California’s new Statewide System of Support is grounded in the fundamental principles of the Local Control Funding Formula, especially its emphasis on the central role of local educators in determining the best approaches to improvement. This report examines the early implementation of the System of Support, with a focus on the work of the county offices of education (COEs) and the experience of the districts identified for differentiated assistance.
COE and district officials held positive views of the key shifts in the System of Support, particularly the emphasis on support over compliance and the empowerment of local districts as decision makers in their own improvement efforts. However, COEs differed in the definitions of their role in this new system, depending on the contexts in which they worked.
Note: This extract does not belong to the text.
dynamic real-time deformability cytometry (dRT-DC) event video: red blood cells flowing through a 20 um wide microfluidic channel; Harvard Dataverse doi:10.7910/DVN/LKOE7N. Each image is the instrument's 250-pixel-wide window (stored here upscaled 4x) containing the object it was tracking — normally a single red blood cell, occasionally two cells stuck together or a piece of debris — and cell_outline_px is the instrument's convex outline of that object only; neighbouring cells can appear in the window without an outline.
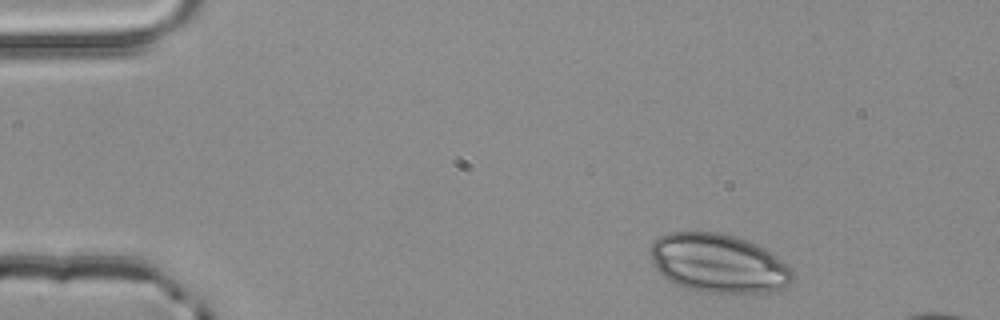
{"species": "common noctule bat (a hibernating species)", "species_latin": "Nyctalus noctula", "temperature_condition": "room temperature", "stored_images_in_passage": 2, "segment_of_instrument_passage": [2, 2], "camera_frame_rate_fps": 3000, "um_per_image_px": 0.085, "animal": {"sex": "male", "body_mass_g": 20.4}, "frame": {"image": 1, "passage_image": 2, "time_ms": 0.333, "image_size_px": [1000, 320], "cell_outline_px": [[792, 280], [784, 288], [768, 292], [704, 292], [684, 288], [668, 280], [656, 268], [652, 260], [648, 248], [660, 236], [668, 232], [720, 232], [736, 236], [748, 240], [764, 248], [776, 256], [792, 272]], "centroid_in_image_um": [61.02, 22.37], "position_along_channel_um": 24.0, "area_um2": 48.49}}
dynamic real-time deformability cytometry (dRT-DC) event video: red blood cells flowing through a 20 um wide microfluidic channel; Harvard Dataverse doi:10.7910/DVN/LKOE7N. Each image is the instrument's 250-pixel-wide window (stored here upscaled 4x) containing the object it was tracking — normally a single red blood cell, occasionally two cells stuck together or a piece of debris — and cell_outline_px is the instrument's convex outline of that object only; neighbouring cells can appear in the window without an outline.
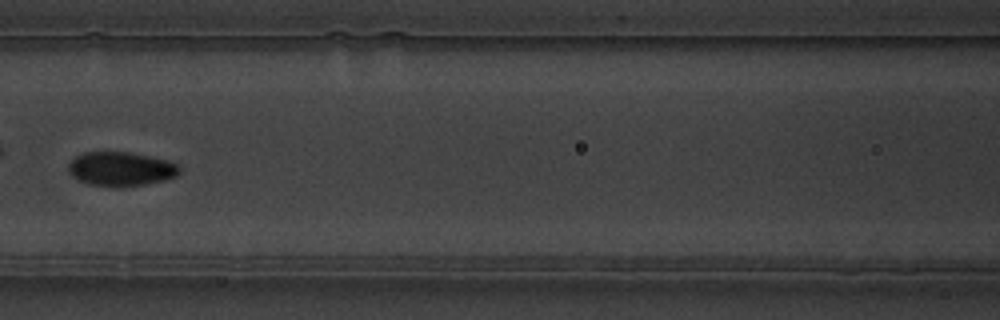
{"species": "common noctule bat (a hibernating species)", "species_latin": "Nyctalus noctula", "temperature_condition": "warm", "stored_images_in_passage": 11, "camera_frame_rate_fps": 3000, "um_per_image_px": 0.085, "animal": {"sex": "male", "body_mass_g": 19.5, "forearm_length_mm": 54.6}, "frame": {"image": 1, "passage_image": 7, "time_ms": 8.0, "image_size_px": [1000, 320], "cell_outline_px": [[180, 172], [176, 176], [164, 180], [144, 184], [120, 188], [112, 188], [88, 184], [72, 176], [68, 172], [68, 164], [76, 156], [84, 152], [128, 152], [168, 160], [180, 164]], "centroid_in_image_um": [10.28, 14.37], "position_along_channel_um": 156.3, "area_um2": 22.37}}
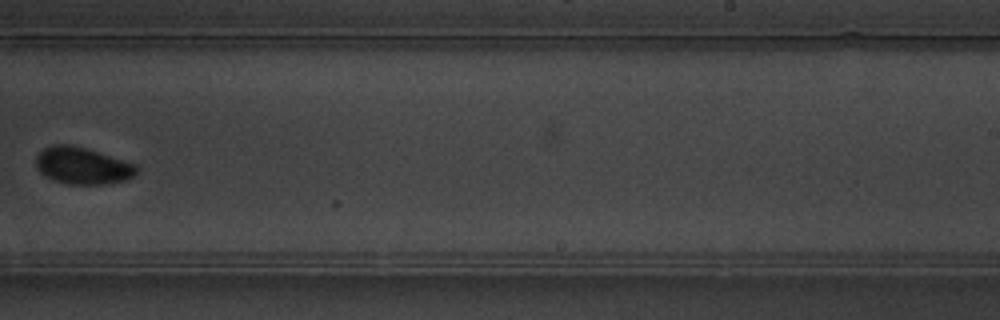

These definitions ranged from being the main source of assistance on all challenges facing their districts, to being a thought partner primarily for implementing improvement processes, to brokering sources of support beyond the COE where COE capacity was insufficient to meet district needs. COEs in our case studies had made significant efforts to boost their internal capacity to support their districts and had worked to break down internal silos between various departments. Nonetheless, while officials in our case study districts appreciated the efforts of their COEs, many experienced the support as less than adequate to address their challenges. Both COE and district officials raised concerns about the under-resourcing of the support system.
A major influence on the effectiveness of the system of support is the Dashboard. Districts are identified for differentiated assistance based on their performance on the Dashboard, a measurement tool that employs multiple indicators and disaggregates the performance of student subgroups. While interviewees found the Dashboard an improvement over the previous single-measure Academic Performance Indicator (API), they expressed numerous concerns. Among these were that the Dashboard undermines the focus needed for sustainable improvement and generally fails to provide data that are sufficiently timely, valid, and comprehensible to guide improvement. In addition, respondents expressed concerns about the equitable distribution of support and the truncated timeline for assistance.
The System of Support is a notable effort by the state to reinvent accountability aligned with the principles of the Local Control Funding Formula. However, it is not yet fully a system, as it is under-funded, fails to draw upon the full range of expertise in the state, and is not well-aligned with other accountability components of the Local Control Funding Formula. The report concludes with five recommendations designed to make the System of Support a more robust and comprehensive system to realize the aspirations of the Local Control Funding Formula.